Konrad Klapheck

The work

The Impatience of the Sphinx
2004
56 x 71.2 cm
Lithography

The Sphinx referred to in the title has taken the form of a strange piercing machine, similar to that of a sewing machine. It is depicted in profile with a cold, precise, and realistic painting, like an illustration in a catalog of technical equipment or machinery. The impatience of the title may be suggested by the length of the piercing needle and the ominous sense of threat.
The Sphinx was an ancient mythological animal that guarded the entrance to the Greek city of Thebes, demanding the answer to a riddle it posed to travelers before allowing them passage. Those who failed to answer correctly or did not know the answer lost their lives and were devoured.
Klapheck was a painter and graphic artist. The paintings he began exhibiting in the 1950s were depictions of household machinery. His subjects have included typewriters, sewing machines, faucets and showers, telephones, irons, shoes, keys, saws, tires, bicycle bells, and clocks.
“I decided to construct an entire system of mechanical themes to tell my autobiography through them.” In this way, he demonstrated the relationship between machines and human beings, a preoccupation of artists and intellectuals since the late 19th century, a subject of which the machine protagonist of Kafka’s short story, “In the Penal Colony”, from 1919, is highly representative.

The artist

(1935, Düsseldorf, Alemanya – 2023, Düsseldorf)

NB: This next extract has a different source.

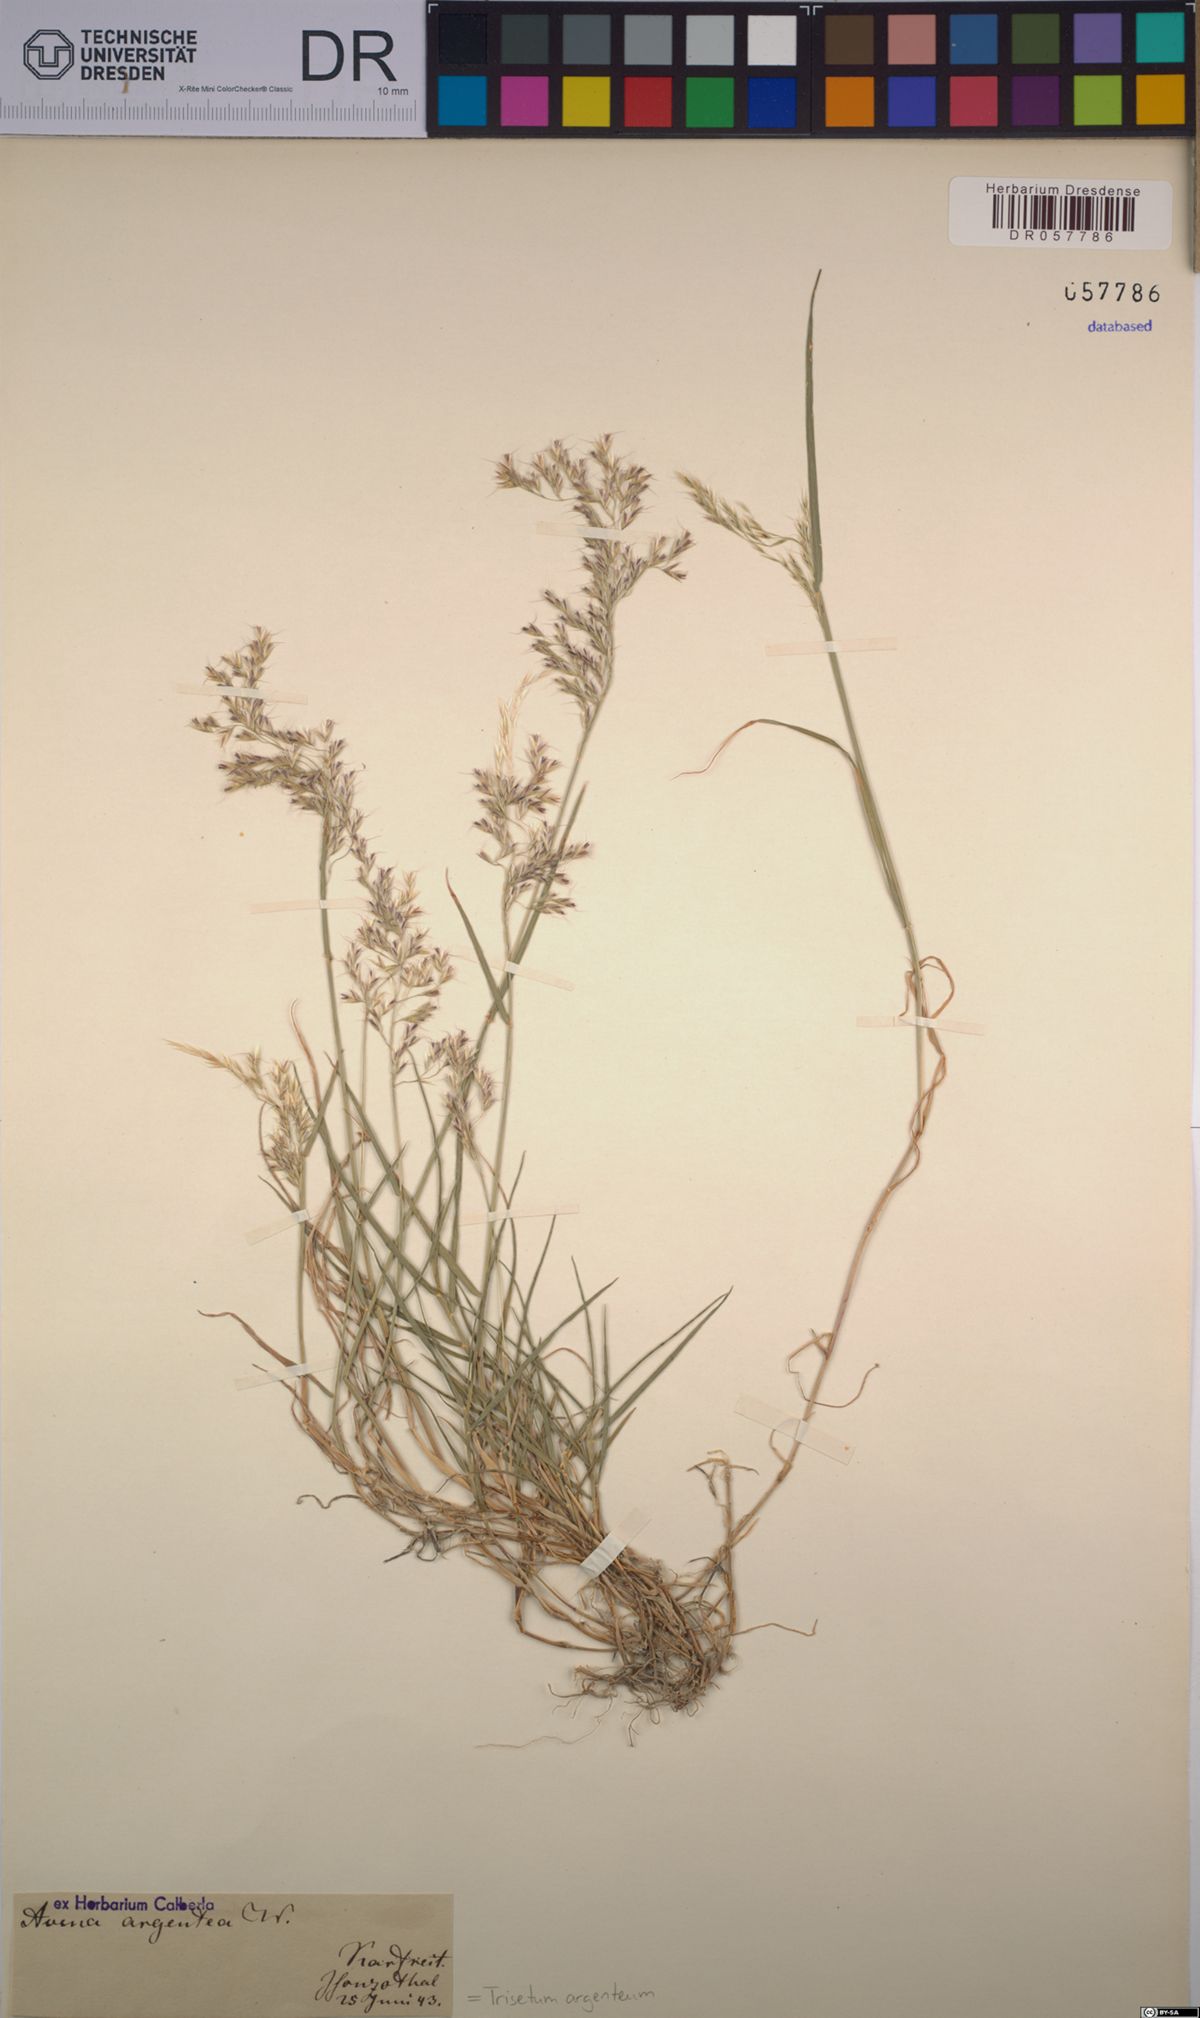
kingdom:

Klapheck was a painter and graphic artist. The paintings he began exhibiting in the 1950s are depictions of domestic machinery. His subjects have included typewriters, sewing machines, taps and showers, telephones, irons, shoes, nails, saws, tyres, bicycle bells and clocks.
Born to a Jewish family, Klapheck experienced his father’s expulsion from the Düsseldorf Art Academy, where he taught and where he would later be one of the six million innocent people murdered in the extermination camps. He died in Auschwitz. The artifacts painted by Klapheck are intended as allegories of instruments in the service of evil, the typewriters with which the Nazi bureaucracy issued death sentences for those condemned to the concentration camps.
The sewing machines refer to the clear separation of social roles between men and women, a separation that was very clear in a society like the Nazi one, relegating women to their role as housewives, more closely linked to sewing machines as indispensable elements within the role of guardians of the home that Nazi ideology had granted them.
In the 1950s, Klapheck studied with her mentor, the surrealist Bruno Goller, and through him came into contact with André Breton. She moved to Paris at the time of the rise of Informalism, but found herself unsettled artistically and returned to her native Düsseldorf.
He was one of the few international artists in the Stämpfli Foundation’s collection who did not pursue a career in Paris.